▶ [GOAL OF THE EXERCISE] Please write out all of the records below word for word, but leave the pictures out.

▶ [PROVIDED DATA]
[Start]

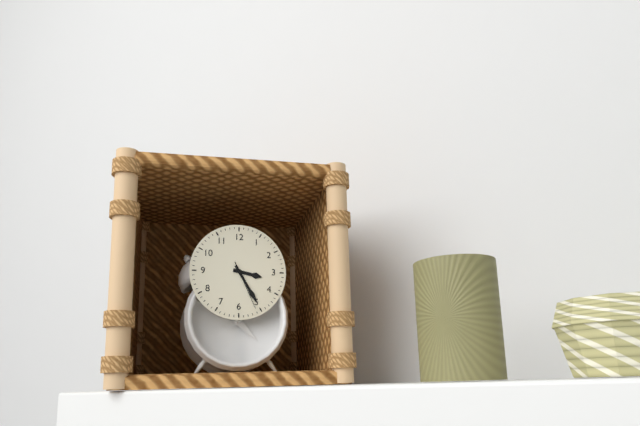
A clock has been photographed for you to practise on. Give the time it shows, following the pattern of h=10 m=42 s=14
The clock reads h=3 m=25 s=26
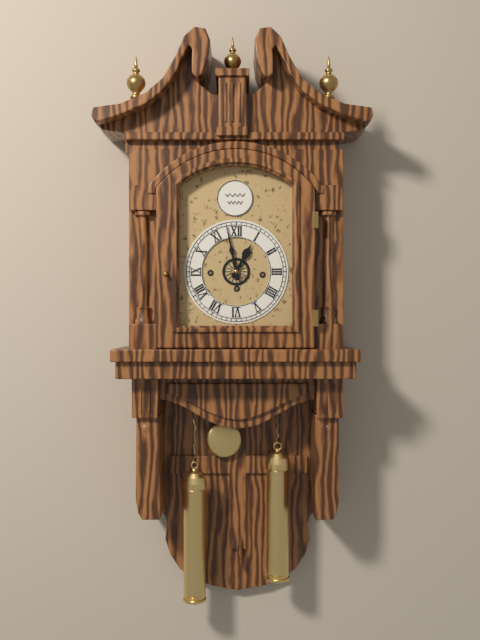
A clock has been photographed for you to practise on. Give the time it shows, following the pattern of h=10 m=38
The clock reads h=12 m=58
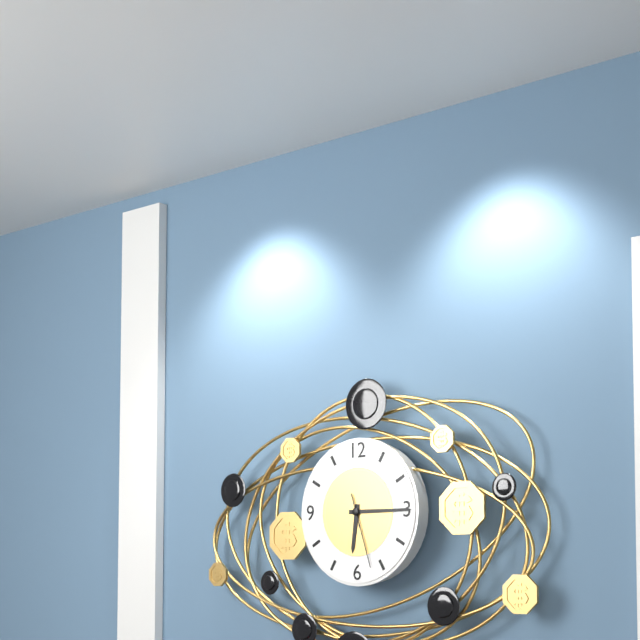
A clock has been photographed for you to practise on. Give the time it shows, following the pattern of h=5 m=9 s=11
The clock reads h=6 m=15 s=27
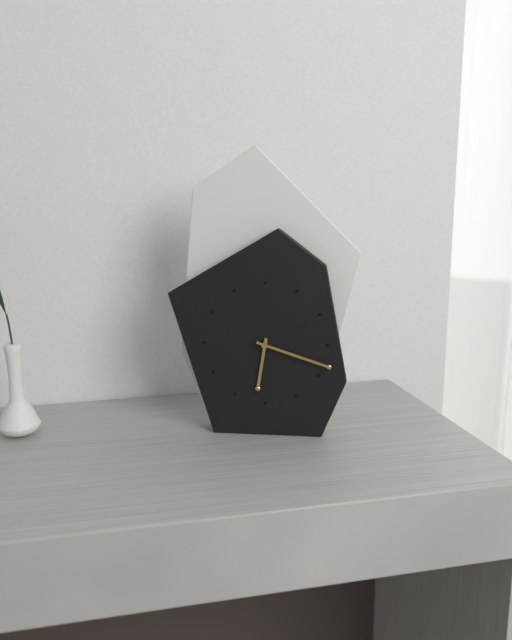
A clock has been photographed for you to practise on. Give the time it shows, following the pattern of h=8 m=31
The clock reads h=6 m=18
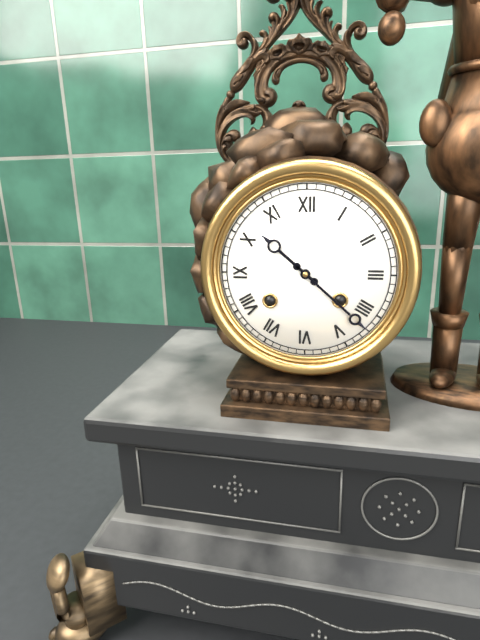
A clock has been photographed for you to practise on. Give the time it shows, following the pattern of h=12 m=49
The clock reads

[End]

▶ [OUTPUT]
A clock has been photographed for you to practise on. Give the time it shows, following the pattern of h=10 m=42 s=14
The clock reads h=3 m=25 s=26
A clock has been photographed for you to practise on. Give the time it shows, following the pattern of h=10 m=38
The clock reads h=12 m=58
A clock has been photographed for you to practise on. Give the time it shows, following the pattern of h=5 m=9 s=11
The clock reads h=6 m=15 s=27
A clock has been photographed for you to practise on. Give the time it shows, following the pattern of h=8 m=31
The clock reads h=6 m=18
A clock has been photographed for you to practise on. Give the time it shows, following the pattern of h=12 m=49
The clock reads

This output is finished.